I thought about this. Of course, if we look for symbolism, we can find it anywhere and everywhere.  But finding that specific heart, cracked, on this specific day, well, it basically ensured that I’ll be writing this blog vs. the one I had originally set out to write. That’s twice now this week.

 

It was 20 years ago, today, that I walked down the aisle. That marriage ended quickly and while there’s no anniversary to acknowledge, today I celebrate, with gratitude, peace of mind and freedom. Two things that were impossible for me to acknowledge in 1994 because I had no idea who I was. Or what I wanted. Or what a healthy relationship looked like. Or how to be a good spouse.
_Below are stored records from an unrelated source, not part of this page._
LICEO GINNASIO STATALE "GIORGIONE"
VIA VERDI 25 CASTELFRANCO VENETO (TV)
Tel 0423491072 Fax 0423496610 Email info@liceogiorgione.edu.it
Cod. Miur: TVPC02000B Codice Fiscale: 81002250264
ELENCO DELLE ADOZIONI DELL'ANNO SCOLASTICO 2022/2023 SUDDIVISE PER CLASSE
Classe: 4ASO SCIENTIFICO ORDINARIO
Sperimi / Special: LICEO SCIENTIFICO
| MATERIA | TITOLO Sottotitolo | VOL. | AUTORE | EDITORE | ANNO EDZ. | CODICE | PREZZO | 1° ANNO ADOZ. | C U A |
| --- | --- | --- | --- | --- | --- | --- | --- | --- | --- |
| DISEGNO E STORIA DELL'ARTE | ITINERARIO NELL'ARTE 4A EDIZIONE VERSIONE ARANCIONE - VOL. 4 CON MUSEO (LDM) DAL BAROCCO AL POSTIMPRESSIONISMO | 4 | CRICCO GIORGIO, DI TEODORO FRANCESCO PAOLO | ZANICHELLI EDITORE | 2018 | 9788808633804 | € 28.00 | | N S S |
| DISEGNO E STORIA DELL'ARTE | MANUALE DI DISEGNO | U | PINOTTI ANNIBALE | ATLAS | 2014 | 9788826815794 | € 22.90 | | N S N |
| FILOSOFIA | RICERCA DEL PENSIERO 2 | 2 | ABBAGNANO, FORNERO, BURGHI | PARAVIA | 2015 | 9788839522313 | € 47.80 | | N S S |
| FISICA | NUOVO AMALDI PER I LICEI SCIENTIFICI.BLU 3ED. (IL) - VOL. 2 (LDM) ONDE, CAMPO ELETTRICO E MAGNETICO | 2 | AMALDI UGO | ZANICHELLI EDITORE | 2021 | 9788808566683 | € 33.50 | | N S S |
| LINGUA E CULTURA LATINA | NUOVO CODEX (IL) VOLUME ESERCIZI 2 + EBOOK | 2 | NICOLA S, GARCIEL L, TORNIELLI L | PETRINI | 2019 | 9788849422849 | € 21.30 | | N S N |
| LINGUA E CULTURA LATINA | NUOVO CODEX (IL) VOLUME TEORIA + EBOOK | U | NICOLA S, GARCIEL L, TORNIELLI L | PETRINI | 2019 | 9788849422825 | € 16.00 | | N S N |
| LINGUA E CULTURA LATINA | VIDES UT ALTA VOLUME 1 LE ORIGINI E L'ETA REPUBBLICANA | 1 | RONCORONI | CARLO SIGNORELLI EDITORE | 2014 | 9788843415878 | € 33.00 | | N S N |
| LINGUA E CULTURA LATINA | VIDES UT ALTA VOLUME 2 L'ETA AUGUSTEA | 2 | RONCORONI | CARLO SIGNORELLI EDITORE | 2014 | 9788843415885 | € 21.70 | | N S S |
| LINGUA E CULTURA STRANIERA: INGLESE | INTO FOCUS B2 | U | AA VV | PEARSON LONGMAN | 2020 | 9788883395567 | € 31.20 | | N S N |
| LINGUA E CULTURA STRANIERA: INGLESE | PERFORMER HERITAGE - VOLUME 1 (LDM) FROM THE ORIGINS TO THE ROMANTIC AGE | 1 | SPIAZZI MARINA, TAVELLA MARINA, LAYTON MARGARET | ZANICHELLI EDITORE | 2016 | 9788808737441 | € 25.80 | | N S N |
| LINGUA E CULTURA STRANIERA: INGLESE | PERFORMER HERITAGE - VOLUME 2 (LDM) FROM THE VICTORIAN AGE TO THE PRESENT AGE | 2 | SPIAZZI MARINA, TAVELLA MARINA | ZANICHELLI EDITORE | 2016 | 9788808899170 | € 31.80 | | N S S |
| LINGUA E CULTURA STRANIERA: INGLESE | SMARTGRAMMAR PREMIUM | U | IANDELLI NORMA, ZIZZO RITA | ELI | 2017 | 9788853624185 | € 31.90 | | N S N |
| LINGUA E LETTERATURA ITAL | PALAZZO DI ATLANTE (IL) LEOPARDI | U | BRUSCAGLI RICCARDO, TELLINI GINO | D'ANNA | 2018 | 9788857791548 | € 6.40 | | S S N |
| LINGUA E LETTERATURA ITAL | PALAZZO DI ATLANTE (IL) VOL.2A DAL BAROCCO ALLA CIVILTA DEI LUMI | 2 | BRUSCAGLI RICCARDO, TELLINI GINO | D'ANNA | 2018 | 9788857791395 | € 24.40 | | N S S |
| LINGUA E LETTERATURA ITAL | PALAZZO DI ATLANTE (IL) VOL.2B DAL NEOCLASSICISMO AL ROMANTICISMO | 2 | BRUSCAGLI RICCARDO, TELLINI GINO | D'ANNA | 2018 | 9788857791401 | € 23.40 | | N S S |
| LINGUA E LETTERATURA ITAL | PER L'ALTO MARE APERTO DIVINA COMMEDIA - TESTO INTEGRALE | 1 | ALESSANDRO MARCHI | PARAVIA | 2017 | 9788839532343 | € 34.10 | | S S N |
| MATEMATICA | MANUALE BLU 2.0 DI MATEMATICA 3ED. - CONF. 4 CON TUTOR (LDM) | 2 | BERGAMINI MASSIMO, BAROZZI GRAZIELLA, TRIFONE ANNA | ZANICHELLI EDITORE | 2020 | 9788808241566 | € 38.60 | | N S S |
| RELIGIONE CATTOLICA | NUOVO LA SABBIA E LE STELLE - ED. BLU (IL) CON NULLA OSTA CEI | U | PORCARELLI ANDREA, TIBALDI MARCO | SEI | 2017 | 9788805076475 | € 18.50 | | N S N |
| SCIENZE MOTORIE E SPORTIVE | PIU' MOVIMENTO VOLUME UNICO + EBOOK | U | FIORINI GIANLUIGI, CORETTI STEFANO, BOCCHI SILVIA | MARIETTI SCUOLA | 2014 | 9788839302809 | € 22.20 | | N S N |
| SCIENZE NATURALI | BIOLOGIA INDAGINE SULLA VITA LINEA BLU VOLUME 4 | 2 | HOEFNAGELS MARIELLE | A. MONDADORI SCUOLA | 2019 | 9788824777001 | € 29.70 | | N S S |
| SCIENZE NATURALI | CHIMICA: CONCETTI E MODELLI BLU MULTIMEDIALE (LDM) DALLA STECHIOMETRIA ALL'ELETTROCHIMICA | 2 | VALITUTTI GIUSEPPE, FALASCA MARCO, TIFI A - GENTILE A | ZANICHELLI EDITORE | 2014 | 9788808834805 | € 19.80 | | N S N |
Or any of that.

 

The next 20 years of dating adventures had some highs, some lows and some in betweens. In 2008/2009, everything fell apart. As in everything.  And so I kept a little diary that turned into a 4-year book project. And that led me back to Barri and she pushed and pushed and pushed and pushed me to confront my biggest ache, the kind that makes all your physical senses explode with the prickling of 1000 needles.

 

Slowly, ever so slowly, those layers of hurt, anger, regret, loneliness, pain, numbness, mistrust and hopelessness began to release themselves, one by one. In parallel, going to Dublin for one month this past February and walking the streets of that amazing city, where I have zero physical DNA but couldn’t feel more spiritually at home if I tried, there, the pages of my pain all just flew away, like a loose manuscript in the wind.

 

Each day I spent in in Dublin, my heart got better and better and better.

 

By the time it was my last week there, I filled a lot of journal pages and shed a lot of tears. Alison, the woman from whom I rented the room, wisely observed, “I don’t think you’re crying because you’re leaving Dublin. I think you’re crying because Dublin helped you heal from something.”  She didn’t know me long, but by that point, she knew me well. And she was right.

 

If our heart’s a vessel, then mine not only finally stopped leaking, but it no longer carries the dead weight of life’s relationship past.

 

And so today, of all days, as I saw that broken Celtic heart, I realized that with that physical object releases all that I carried with me for the past two decades. And today, in this present moment, love is all around me. I felt in on my travels and in the homes of the individuals and couples I stayed with. I felt it in the openness of all the good people who welcomed me back to Cleveland as well as the ones who stuck it out with me, throughout the entire roller coaster. Finally, I’m feeling the love by being open to the kind surprises entering my life with unexpected frequency. It’s as though all the summer ice cream trucks all showed up all at once, right in front of me.

 

I can’t wait to taste the new flavors.